Records for this exercise START
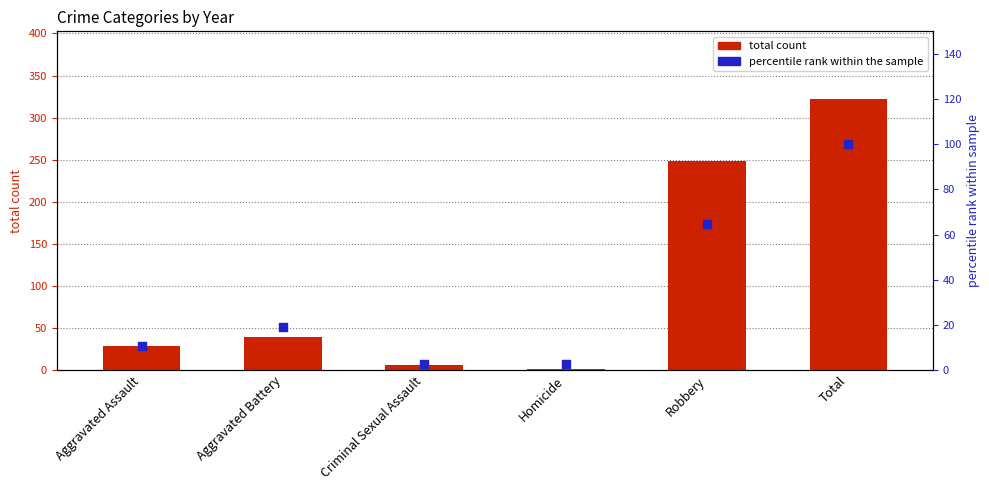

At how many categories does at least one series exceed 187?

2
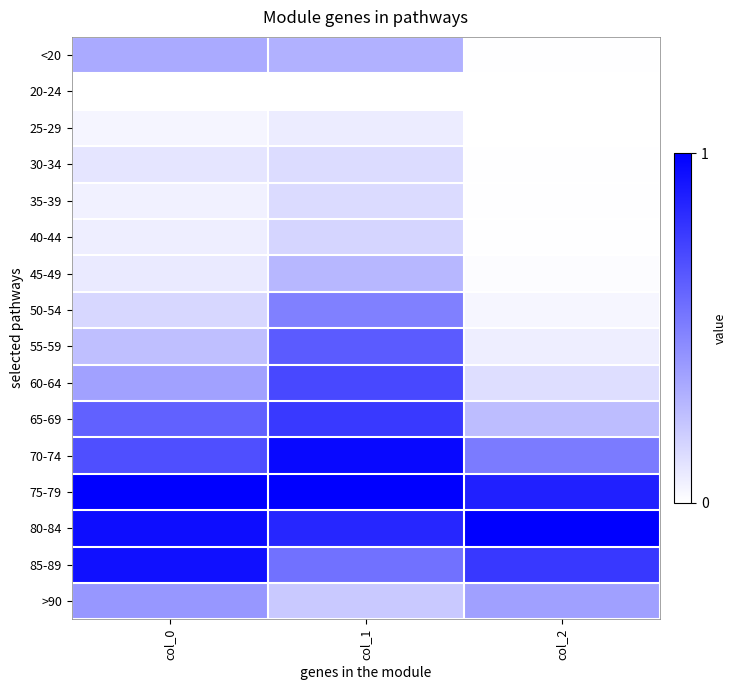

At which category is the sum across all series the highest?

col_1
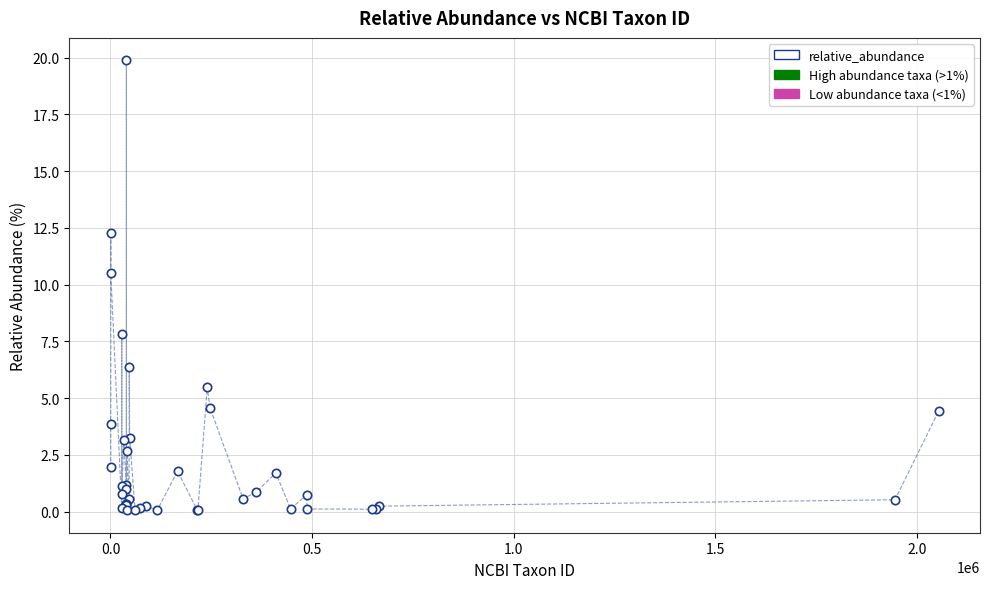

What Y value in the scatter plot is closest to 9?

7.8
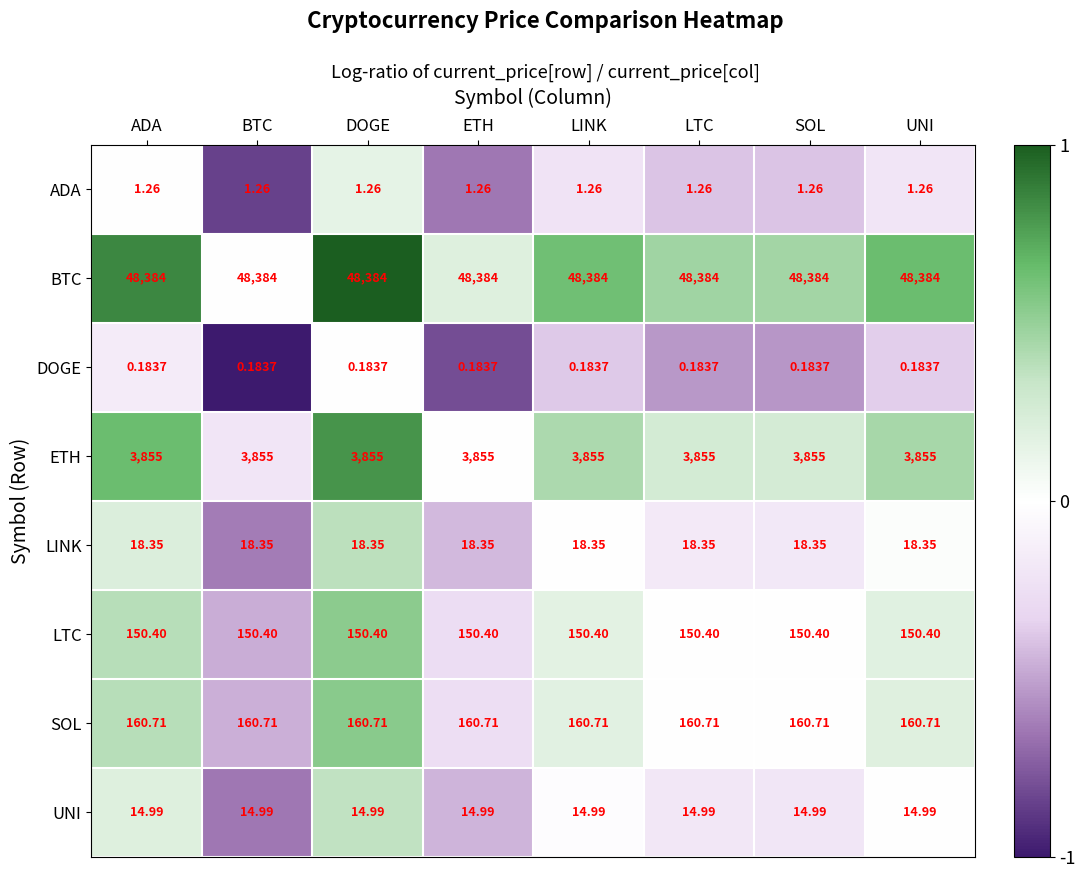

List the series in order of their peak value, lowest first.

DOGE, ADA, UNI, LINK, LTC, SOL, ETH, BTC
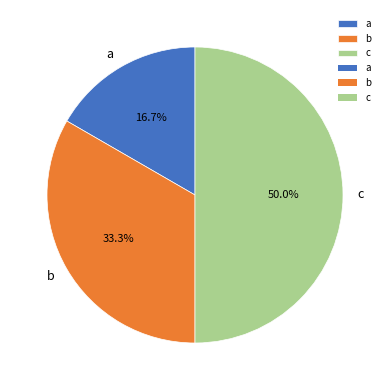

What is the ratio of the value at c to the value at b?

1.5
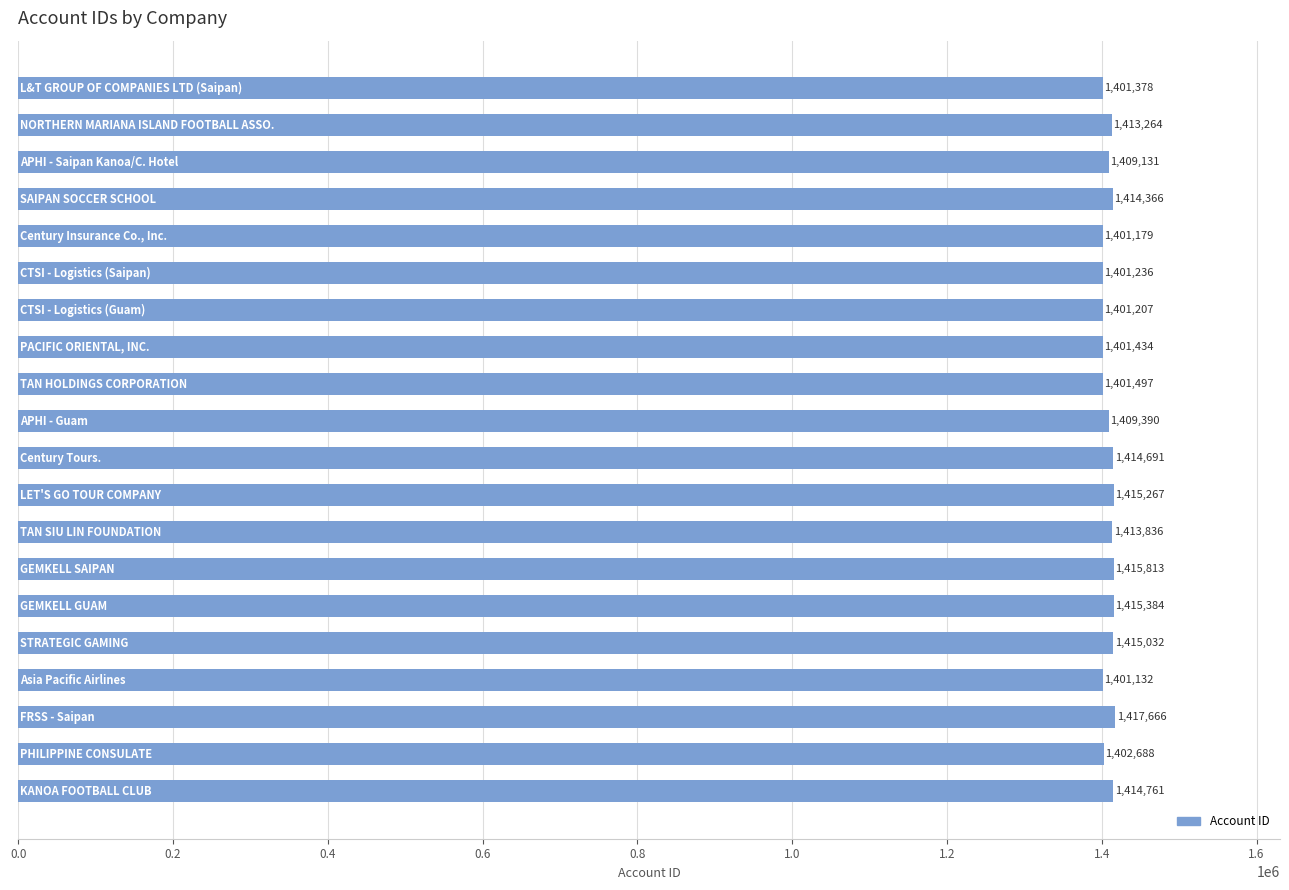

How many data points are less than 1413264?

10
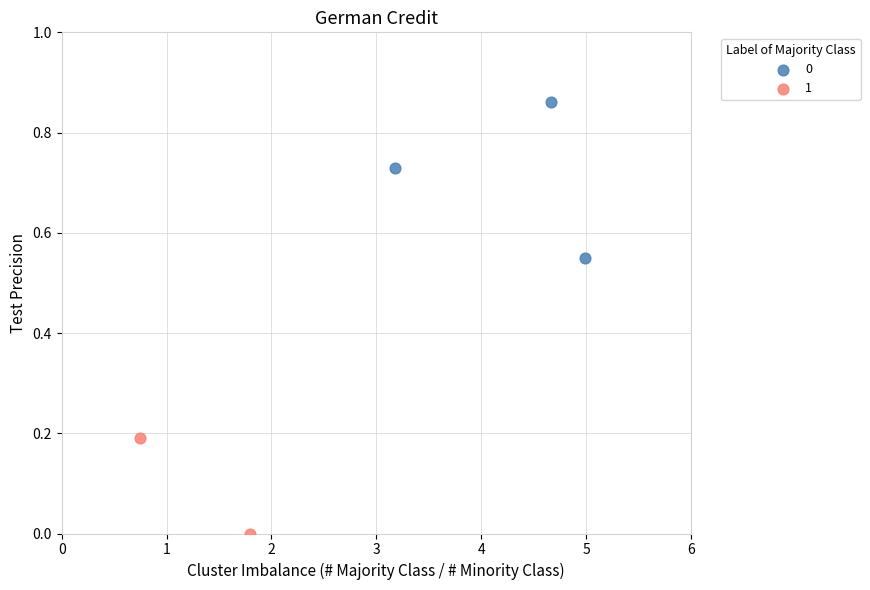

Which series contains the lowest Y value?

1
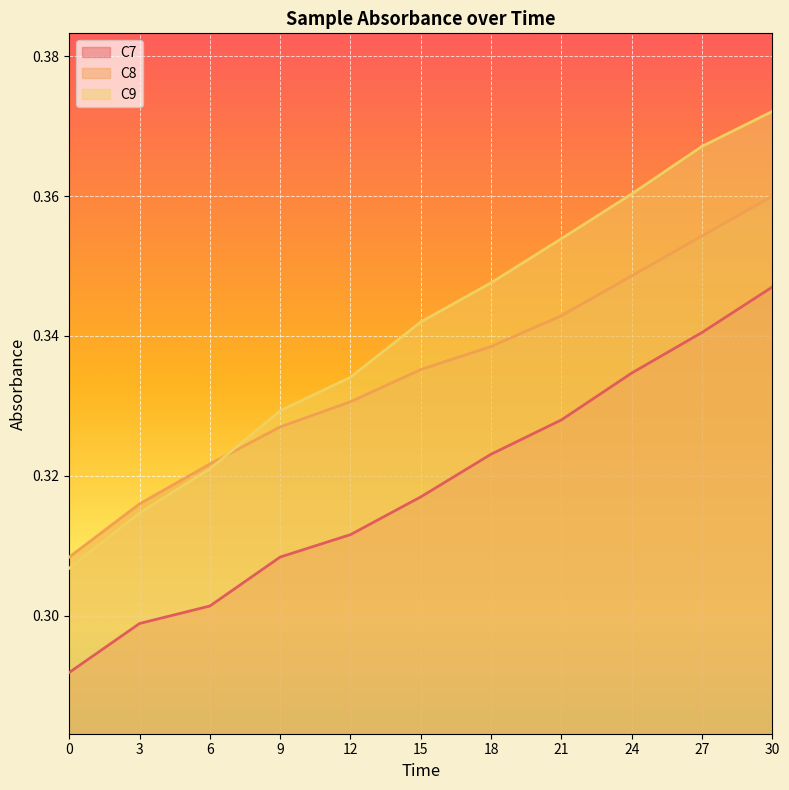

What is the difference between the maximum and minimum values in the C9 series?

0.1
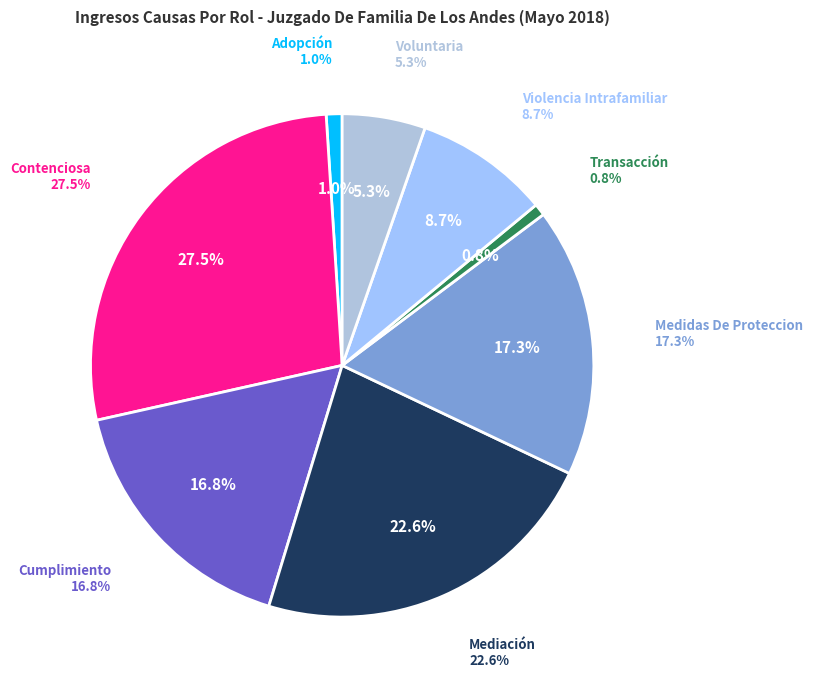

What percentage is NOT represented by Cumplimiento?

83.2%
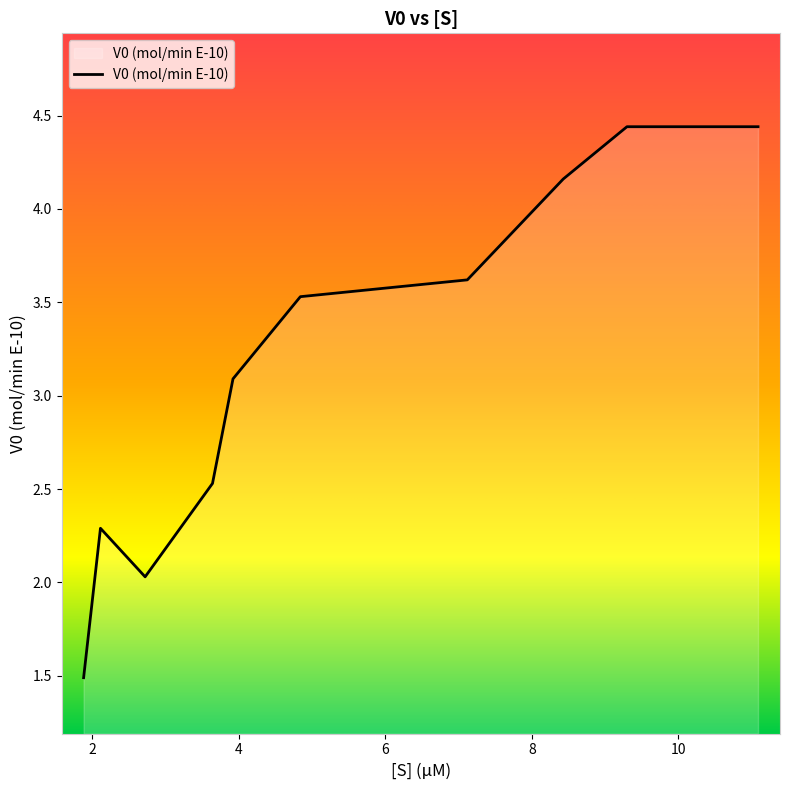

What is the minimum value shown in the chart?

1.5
Records for this exercise END
◆ **Problem to solve**:
Repeat everything from the line containing "What is the ratio" down to the end of the items, both ends included, and leave the pictures out of your answer.

◆ **Exercise solution**:
What is the ratio of the value at c to the value at b?

1.5

How many data points are less than 1413264?

10

Which series contains the lowest Y value?

1

What is the difference between the maximum and minimum values in the C9 series?

0.1

What percentage is NOT represented by Cumplimiento?

83.2%

What is the minimum value shown in the chart?

1.5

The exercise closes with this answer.